I'm a huge fan of live music. With studio recording, you get all the precision that technology allows along with multiple instruments, and all the other benefits of multiple takes. But I still love the raw experience of live music. That's where I was able to see the forever-calm and laid-back presence of Mick Reed as he sings and leads the band through his original compositions with his country twang vocals. As he lays out story after story of the sad and lonely life of a cowboy, I can detect the smile of a man who loves doing this and quite frankly, ma'am, he is perfectly happy to play to a crowded room or sit on his front porch chewing on a wad of tobacco and contemplating the wide-open range. Even when his band takes a break, he continues to sing...he's just so laid-back, nothing frazzles this urban cowboy.
His lyrics are so visual....and then it hits me. Of course: his day job is video producer. He's a visual guy, he percieves the world through his eyes and his imagination. And that's the common denominator of his songs: his lyrics paint rich and vivid images like these from a track on the new album, "A Fool at the Other" that he sings with the help of Madeliene Peyroux on the CD.

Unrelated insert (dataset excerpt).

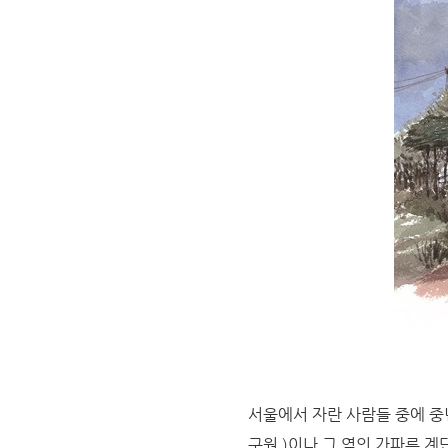
서울에서 자란 사람들 중에 중
구원 )이나 그 옆의 가파른 계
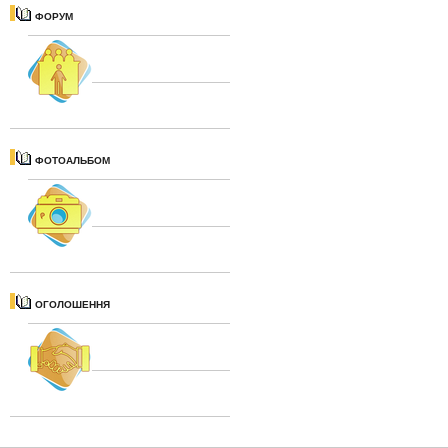
ФОРУМ
ФОТОАЛЬБОМ
ОГОЛОШЕННЯ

You got me staying up til the sun comes up
And there's nothing left but ashes in this coffee cup
You got me playing solitaire
'Til I pull my hair
But its more than that. It's that he's so damn convincing, this new dad who lives in a suburb of Connecticut, who seems as much at home in the midst of city life as he seems to be on the range...or at least in this wonderfully divey wide open blues bar in the middle of Springfield, on a chilly Tuesday night with it's oversized Indian motorcycle sign overlooking the pool players and the roughly painted mural of hallowed bluesmen.